Bioavailability (BA): The amount of drug that reaches the systemic circulation from an administered dosage and the rate at which the drug appears in the systemic circulation are referred to as bioavailability. The extent and rate at which the active moiety (drug or metabolite) enters systemic circulation, allowing it to reach the site of action, is referred to as bioavailability. The qualities of the dosage form, which are partly dictated by its design and manufacture, play a big role in a drug's bioavailability.
Because differences in bioavailability among medication formulations can have clinical implications, it's critical to determine whether they're equal. Chemical equivalency means that medicine goods contain the same active chemical in the same proportion and meet current government requirements; nevertheless, drug products' inactive constituents may differ. When given to the same patient in the same dose regimen, bioequivalence means that the drug products produce similar drug concentrations in plasma and tissues.
Therapeutic equivalence means that drug products have the same therapeutic and unfavorable effects when administered to the same patient in the same dosing regimen. Therapeutically, bioequivalent products are expected to be the same. When patients who have been stabilized on one formulation are offered a non-equivalent alternative, therapeutic non-equivalence (e.g., more side effects, less efficacy) is frequently observed during long-term treatment. Despite discrepancies in bioavailability, therapeutic equivalency is sometimes feasible. Penicillin, for example, has such a large therapeutic index (the ratio of the minimum dangerous concentration to the median effective concentration) that modest changes in plasma levels due to bioavailability variances in penicillin products have little effect on efficacy and safety. Bioavailability discrepancies, on the other hand, might create significant therapeutic non-equivalence for medicines with a limited therapeutic index.
What is Bioequivalence(BE) Studies?
Bioequivalence (BE): When delivered at the same molar dose, bioequivalence of a drug product is attained if the extent and rate of absorption are not statistically significantly different from those of the reference product.
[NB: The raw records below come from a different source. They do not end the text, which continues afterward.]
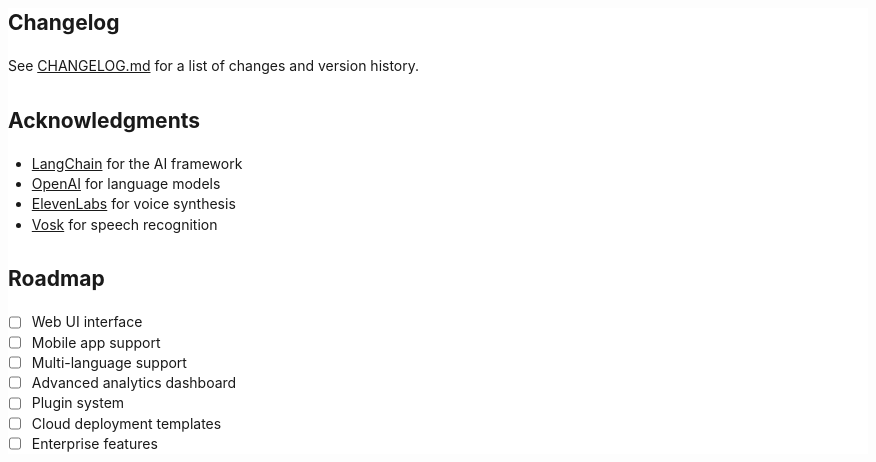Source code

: ## Changelog

See [CHANGELOG.md](CHANGELOG.md) for a list of changes and version history.

## Acknowledgments

- [LangChain](https://github.com/langchain-ai/langchain) for the AI framework
- [OpenAI](https://openai.com/) for language models
- [ElevenLabs](https://elevenlabs.io/) for voice synthesis
- [Vosk](https://alphacephei.com/vosk/) for speech recognition

## Roadmap

- [ ] Web UI interface
- [ ] Mobile app support
- [ ] Multi-language support
- [ ] Advanced analytics dashboard
- [ ] Plugin system
- [ ] Cloud deployment templates
- [ ] Enterprise features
Bioequivalence studies examine two medications or two formulations of the same drug to show that their bioavailability and PK/PD parameters are substantially comparable.
These studies are frequently conducted for generic medications or when a drug's composition is altered during development. Typically, what is needed to demonstrate equivalence from a regulatory viewpoint is to show that the experimental drug's PK profile falls within 20% of the reference drug. The 20% is an arbitrary number but is satisfactory for the majority of drugs. In some cases, for drugs with a narrow therapeutic index such as warfarin, 20% may be too large. Practically, what this means is that the upper limit of 95% confidence interval for the experimental drug must fall below 125% of the reference drug and the lower limit must fall above 80% of the reference drug. A value of 125% is used because the difference between 125 and 100 is 20% if one uses 125 as the denominator. Confidence interval is used because it is important that the drug is less than 20% different. If point estimate is used without confidence intervals, then a drug with very wide variability that on average is within 20% of the reference drug but quite often falls outside of that could be considered to be equivalent.